WORK TO COMPLETE – Would you output, exactly as written, the line with "left elbow: (370, 732)" and all lines after it to the end of the data below, and no others?

Pose estimation data
┌────────
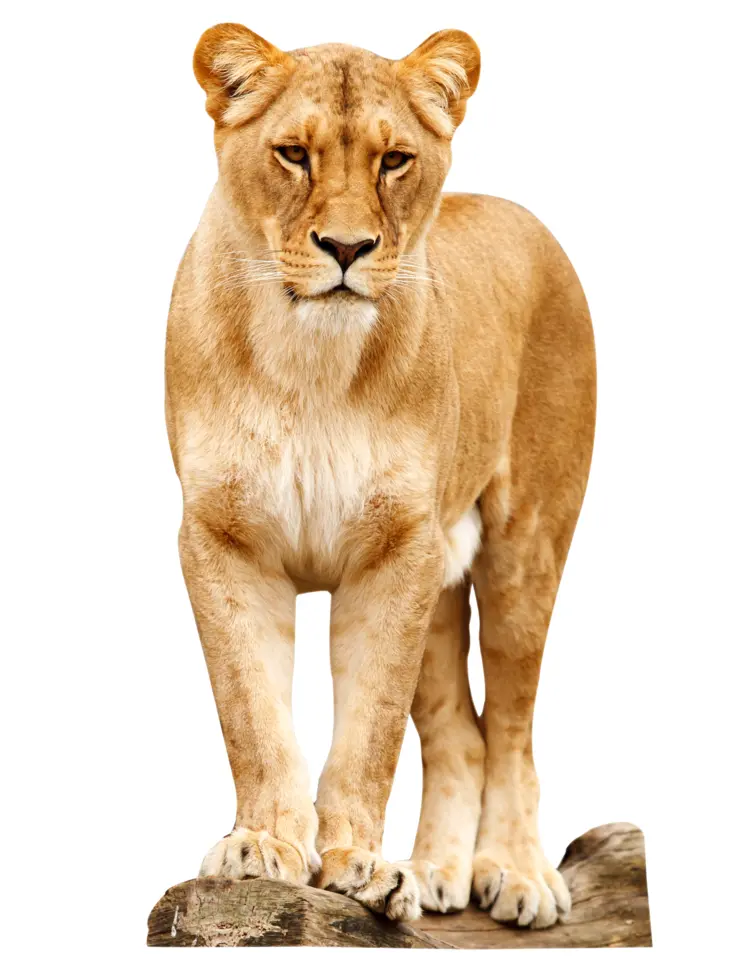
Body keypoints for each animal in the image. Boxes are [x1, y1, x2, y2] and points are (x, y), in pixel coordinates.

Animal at [165, 23, 596, 929]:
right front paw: (263, 846)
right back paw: (433, 873)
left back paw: (516, 873)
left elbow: (370, 732)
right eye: (293, 154)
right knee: (461, 734)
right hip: (440, 582)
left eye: (395, 160)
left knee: (512, 726)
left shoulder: (396, 550)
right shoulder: (223, 540)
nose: (347, 249)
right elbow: (252, 713)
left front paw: (356, 864)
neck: (308, 362)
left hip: (524, 551)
└────────
RESPONSE TO THIS EXERCISE –
left elbow: (370, 732)
right eye: (293, 154)
right knee: (461, 734)
right hip: (440, 582)
left eye: (395, 160)
left knee: (512, 726)
left shoulder: (396, 550)
right shoulder: (223, 540)
nose: (347, 249)
right elbow: (252, 713)
left front paw: (356, 864)
neck: (308, 362)
left hip: (524, 551)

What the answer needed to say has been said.